Separately, he cooks cauliflower in coconut milk and then purées it, seasoning it with salt, and in another pot he simmers black lentils with mirepoix and more vadouvan spice.
He makes a dairy-free version of brown butter by cooking coconut milk slowly, for more than an hour, until the solids separate and turn brown. Then he adds capers, the same vadouvan spice blend, tarragon, parsley, mint, lemon juice and salt.
He places the cauliflower purée in the center of the plate, spoons the lentils on top and then adds the roasted cauliflower, finishing it with the coconut sauce.
It’s garnished with mint and parsley.
“We’re taking an ingredient that’s familiar and elevating it into something new,” he said via email. “The dish packs a punch of flavor from the vadouvan spice and has a perfect balance of fat and acidity from the coconut brown butter.”
It makes sense to focus on plants at Yellow Magnolia Café, which is at the Brooklyn Botanic Garden in New York City.
This past spring it offered a celery root Milanese, a meatless variation of the popular breaded and fried chicken Milanese, developed by a team comprised of Union Square Events, a division of Danny Meyer’s Union Square Hospitality Group, and onsite operator Restaurant Associates.
For that dish, celery root was peeled and cut into planks just over ¼-inch thick and poached in a court-bouillon seasoned with a little turmeric and some other aromatics until tender. Then the planks were dried, breaded in unseasoned breadcrumbs, and pan-fried until golden brown. Then they were seasoned with Maldon salt and topped with a lemon-caper aïoli that had some grated Parmesan cheese folded in.
The dish was topped with a salad of watercress, nasturtium flowers, baby heirloom tomatoes, pickled Sweety Drop peppers, pickled red pearl onion rings, basil leaves, and shaved Parmesan cheese.

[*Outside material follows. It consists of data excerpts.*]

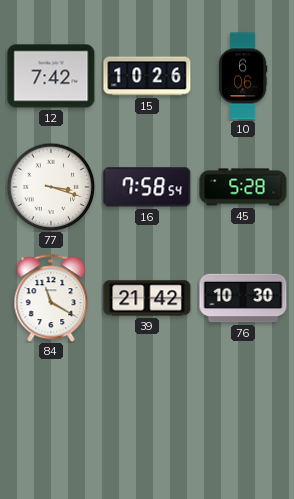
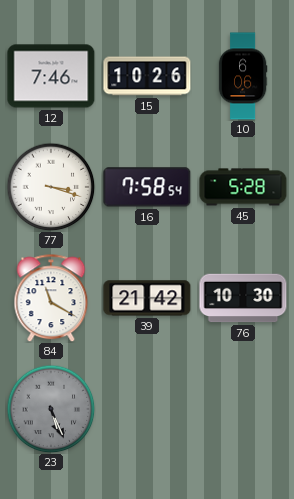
12: 7:42 -> 7:46
23: none -> 5:26
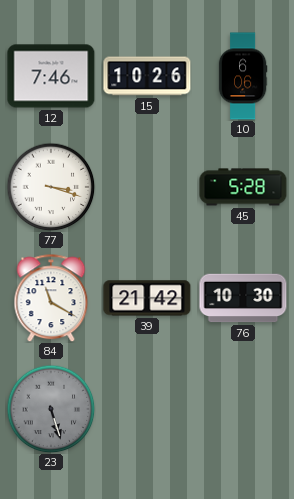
16: 7:58 -> none
23: 5:26 -> 5:27
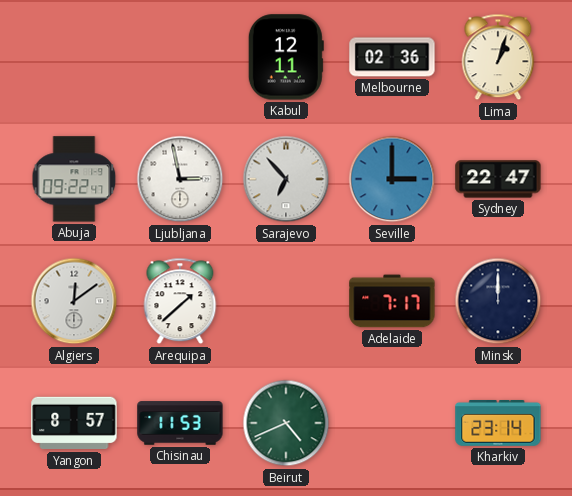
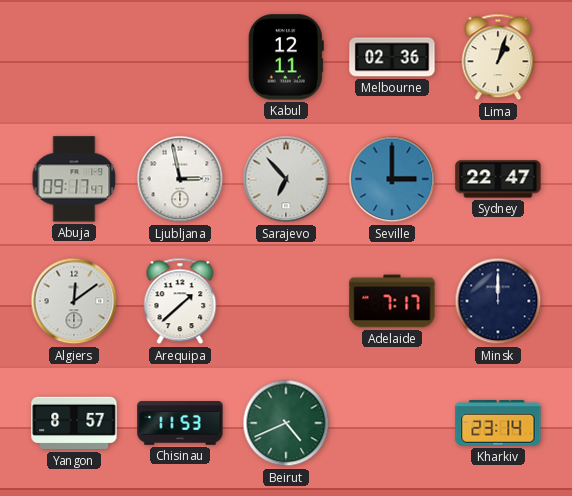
Abuja: 09:22 -> 09:17
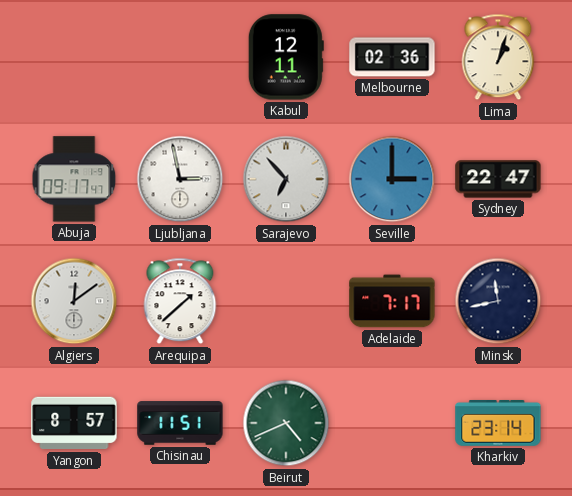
Minsk: 12:00 -> 11:43
Chisinau: 11:53 -> 11:51
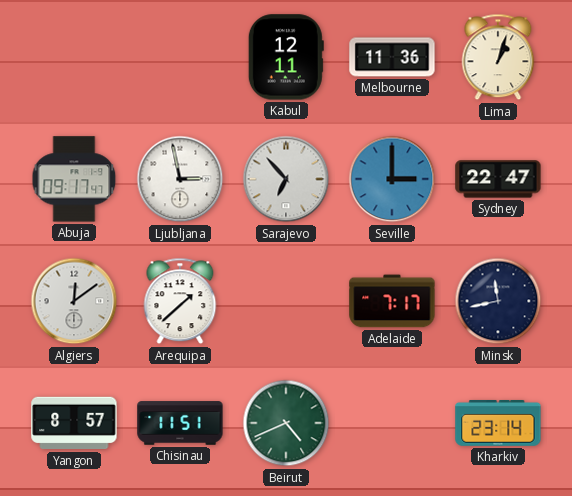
Melbourne: 02:36 -> 11:36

Finally, it was finished with more Maldon salt and extra virgin olive oil and served with a lemon wedge.
At Ajja restaurant in Raleigh, N.C., chef Cheetie Kumar took an already vegetarian dish, makdous — a Lebanese cured and stuffed eggplant — and made it seasonal while also doing away with the two-week curing period by using local summer squash. She combinedtoasted walnuts with garlic, long chiles, “tons of parsley,” harissa, and some grilled squash. That mixture and halloumi cheese were stuffed into hollowed out zucchini, which was then grilled. It was dressed with a saffron infused yellow tomato and yellow pepper vinaigrette developed by chef de cuisine Scott McKenney.

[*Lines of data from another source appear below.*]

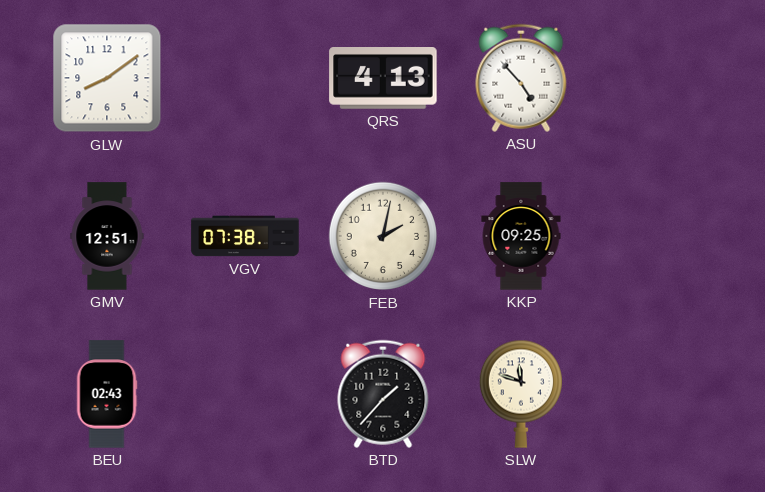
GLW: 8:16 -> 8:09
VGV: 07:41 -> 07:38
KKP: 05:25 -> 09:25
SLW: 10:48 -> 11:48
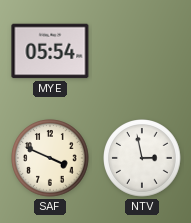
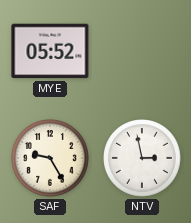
MYE: 05:54 -> 05:52
SAF: 3:49 -> 9:25
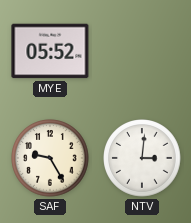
NTV: 2:58 -> 3:01
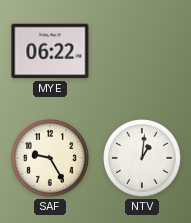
MYE: 05:52 -> 06:22
NTV: 3:01 -> 1:01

Vegetables aren’t alone in the plant kingdom when it comes to anchoring a savory menu item. Fruit can work too, such as the lychee ceviche at Musaafer, an Indian restaurant in Houston. This spring chef Mayank Istwal cured lychee in kokum, an extract from young mangosteen — a beautiful tropical fruit with a red or purple skin and milky white fruit inside — that’s used as a souring agent. He then sliced the lychee and plated it with a sauce of coconut milk, ginger, and yuzu. Then he dressed it in curry leaf oil and Kashmiri chile oil and topped it with watermelon radish cut into star shapes, house-made corn nuts, dyed red onion, cilantro stalks, and serrano chile. He finished it with a combination of candied green papaya and watermelon rinds.